Group Dynamic History Inference
To determine the cause of the multiple ancestral compositions shown in the ADMIXTURE results, gene flow among the four groups was detected using the ABBA-BABA test. Tests involving NE and EL, NE and CN, and EL and CN showed a significant deviation of D-stat from zero (absolute value of Z-score greater than 3), indicating gene flow between these groups. Interestingly, no gene flow was detected between the NW and other groups (Figure 3A and Table S2). Combined with the results of the ABBA-BABA test, the gene flow pattern and divergence time between different groups and effective population size (Ne) of each group were all inferred by G-PhoCS. The gene flow between NE and EL and between NE and CN was greatest, there was less gene flow from NE to the other two groups than in the opposite direction, and the gene flow between EL and CN was smaller. The effective population size was 23,946,300 for the ancestors. The ancestry population was differentiated into eastern and western lineages at approximately 6.45 Mya, and their effective population size were 7,654,150 and 13,578,175, respectively. Next, CN and NW separated at approximately 6.04 Mya, and NE and EL separated at 5.82 Mya. All the divergence times were in the late Miocene. The current effective population sizes of NE, EL, CN and NW were 6,566,575, 1,650,775, 1,534,025 and 2,618,550, respectively (Figure 3B and Table S3). All the Ne values of the other groups were lower than those of their common ancestor.

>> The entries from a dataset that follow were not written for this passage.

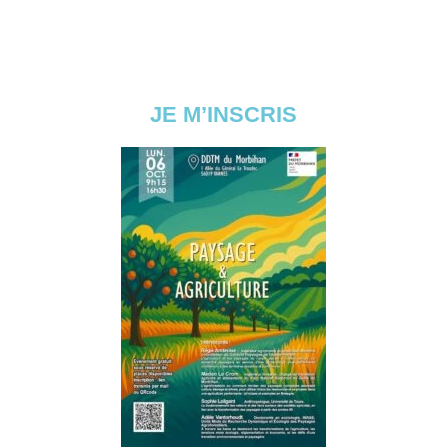
JE M’INSCRIS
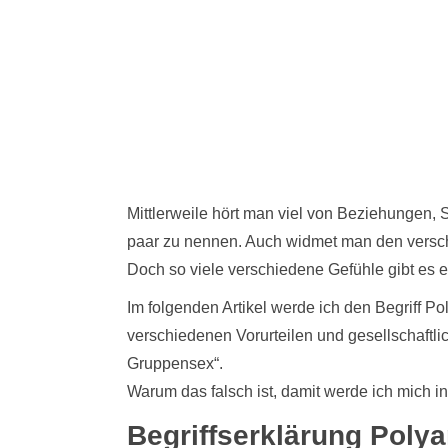
Mittlerweile hört man viel von Beziehungen,
paar zu nennen. Auch widmet man den versch
Doch so viele verschiedene Gefühle gibt es 
Im folgenden Artikel werde ich den Begriff P
verschiedenen Vorurteilen und gesellschaftli
Gruppensex“.
Warum das falsch ist, damit werde ich mich in
Begriffserklärung Poly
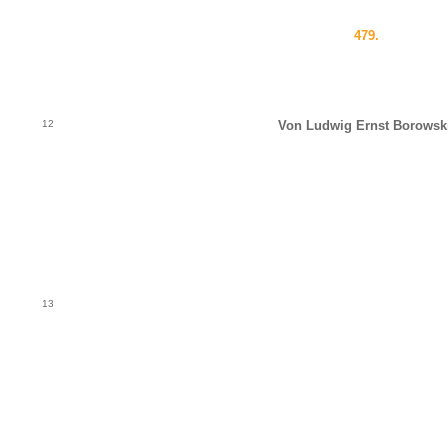
479.
12
Von Ludwig Ernst Borowski
13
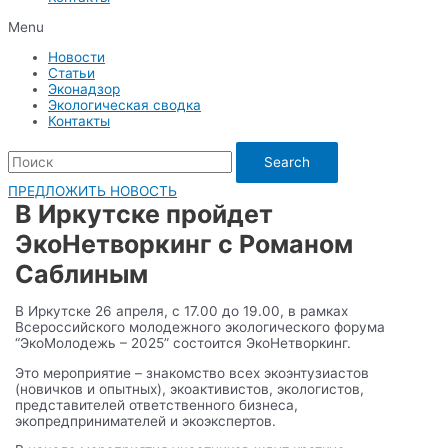
Menu
Новости
Статьи
Эконадзор
Экологическая сводка
Контакты
Search
ПРЕДЛОЖИТЬ НОВОСТЬ
В Иркутске пройдет
ЭкоНетворкинг с Романом
Саблиным
В Иркутске 26 апреля, с 17.00 до 19.00, в рамках
Всероссийского молодежного экологического форума
“ЭкоМолодежь – 2025” состоится ЭкоНетворкинг.
Это мероприятие – знакомство всех экоэнтузиастов
(новичков и опытных), экоактивистов, экологистов,
представителей ответственного бизнеса,
экопредпринимателей и экоэкспертов.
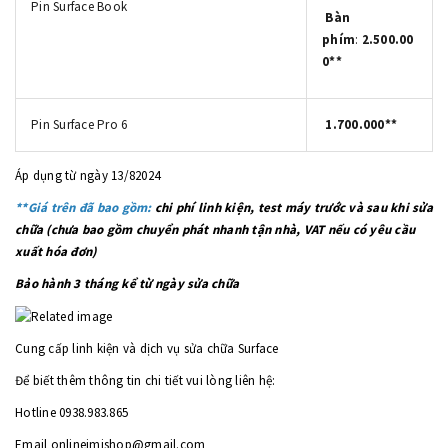
Pin Surface Book
Bàn
phím
:
2.500.00
0**
Pin Surface Pro 6
1.700.000**
Áp dụng từ ngày 13/82024
**Giá trên đã bao gồm:
chi phí linh kiện, test máy trước và sau khi sửa
chữa
(chưa bao gồm chuyển phát nhanh tận nhà, VAT nếu có yêu cầu
xuất hóa đơn)
Bảo hành 3 tháng kể từ ngày sửa chữa
Cung cấp linh kiện và dịch vụ sửa chữa Surface
Để biết thêm thông tin chi tiết vui lòng liên hệ:
Hotline 0938.983.865
Email onlineimishop@gmail.com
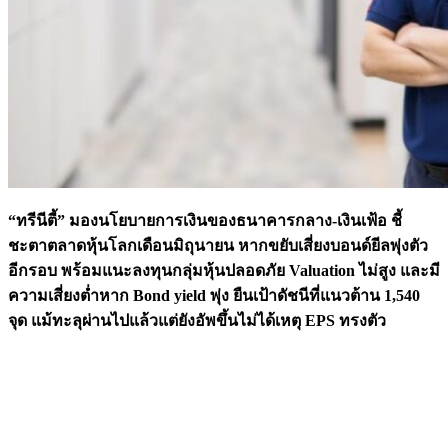
“ทรีนีตี้” มองนโยบายการเงินของธนาคารกลาง
-เงินเฟ้อ ชี้
ชะตาตลาดหุ้นโลกเดือนมิถุนายน หากขยับเสี่ยงบอนด์ยีลพุ่งตัว
อีกรอบ พร้อมแนะ
ลงทุนกลุ่มหุ้นปลอดภัย
Valuation ไม่สูง
และมี
ความเสี่ยงต่ำหาก
Bond yield พุ่ง ยืนเป้าดัชนีที่แนวต้าน 1,540
จุด
แม้ทะลุผ่านไปแล้วแต่ยังอัพขึ้นไม่ได้เหตุ
EPS ทรงตัว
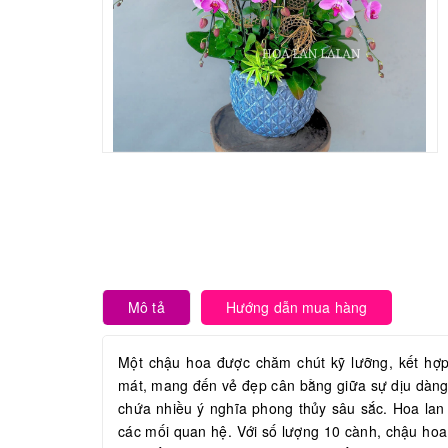
Mô tả
Hướng dẫn mua hàng
Một chậu hoa được chăm chút kỹ lưỡng, kết hợ
mát, mang đến vẻ đẹp cân bằng giữa sự dịu dàng, 
chứa nhiều ý nghĩa phong thủy sâu sắc. Hoa lan
các mối quan hệ. Với số lượng 10 cành, chậu hoa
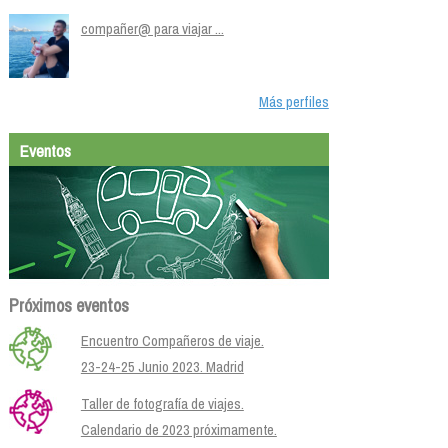
compañer@ para viajar ...
Más perfiles
Eventos
Próximos eventos
Encuentro Compañeros de viaje.
23-24-25 Junio 2023. Madrid
Taller de fotografía de viajes.
Calendario de 2023 próximamente.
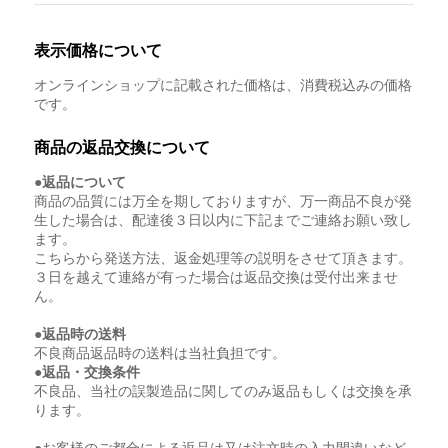
表示価格について
オンラインショップに記載された価格は、消費税込みの価格
です。
商品の返品交換について
●返品について
商品の品質には万全を期しておりますが、万一商品不良が発
生した場合は、配達後３日以内に下記までご連絡お願い致し
ます。
こちらから発送方法、返金処理等の説明をさせて頂きます。
３日を越えて連絡が有った場合は返品交換は受付出来ませ
ん。
●返品時の送料
不良商品返品時の送料は当社負担です。
●返品・交換条件
不良品、当社の誤製造品に関してのみ返品もしくは交換を承
ります。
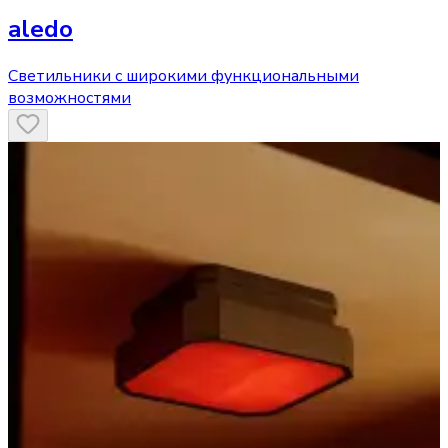
aledo
Светильники с широкими функциональными
возможностями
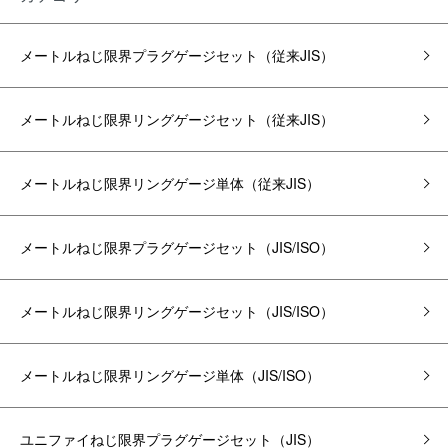
メートルねじ限界プラグゲージ
セット
（従来JIS）
メートルねじ限界リングゲージ
セット
（従来JIS）
メートルねじ限界リングゲージ単体（従来JIS）
メートルねじ限界プラグゲージ
セット
（JIS/ISO）
メートルねじ限界リングゲージ
セット
（JIS/ISO）
メートルねじ限界リングゲージ単体（JIS/ISO）
ユニファイねじ限界プラグゲージ
セット
（JIS）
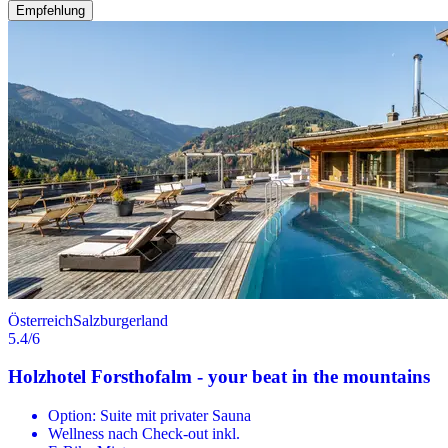
Empfehlung
Österreich
Salzburgerland
5.4
/6
Holzhotel Forsthofalm - your beat in the mountains
Option: Suite mit privater Sauna
Wellness nach Check-out inkl.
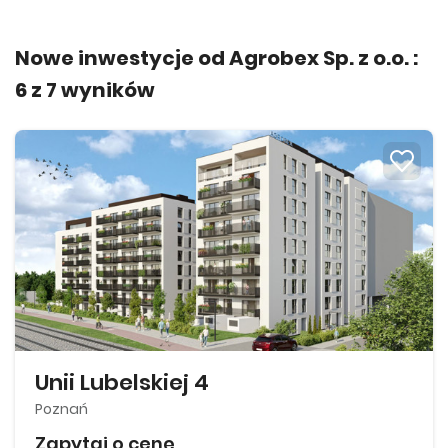
Nowe inwestycje od Agrobex Sp. z o.o. :
6
z
7
wyników
Unii Lubelskiej 4
Poznań
Zapytaj o cenę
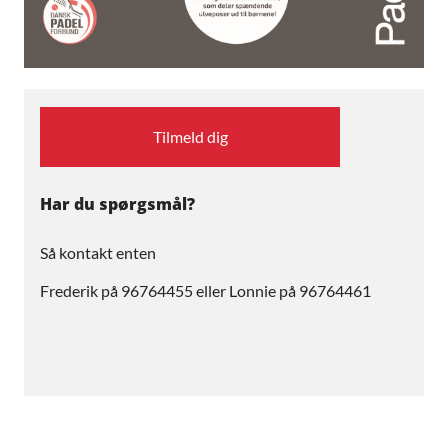
Tilmeld dig
Har du spørgsmål?
Så kontakt enten
Frederik på 96764455 eller Lonnie på 96764461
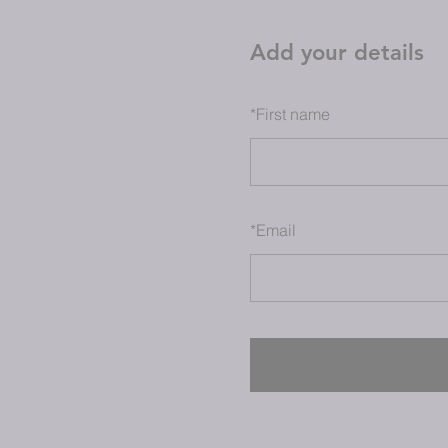
Add your details
*
First name
*
Email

The nucleotide diversity (π) of the NE, EL, CN and NW populations was calculated throughout the genome. Among the four groups, NW showed the highest nucleotide diversity, and EL showed the lowest nucleotide polymorphism (Figure S3A). FST was calculated for the four groups to infer population genetic differentiation. At the overall level of the genome, the FST values between NE and EL, NE and CN, NE and NW, EL and CN, EL and NW, and CN and NW were 0.160, 0.151, 0.152, 0.159, 0.193 and 0.161, respectively. These results indicated that the four groups of A. viridiflora had a moderate level of differentiation, among which EL and NW were the most differentiated. The FST values calculated for the four groups using 10 kb windows across genomes were consistent with that at the overall level of the genome (Figure S3B). Linkage disequilibrium analysis showed that CN and EL presented a greater degree of LD, while NE and NW showed less linkage disequilibrium (indicated by r2). When r2 = 0.1, the decay distances of NE, EL, CN and NW were 10 kb, 37 kb, 44 kb and 6.9 kb, respectively (Figure S3C). The rapid decay of NE and NW may have been due to the higher genetic diversity relative to that of EL and CN.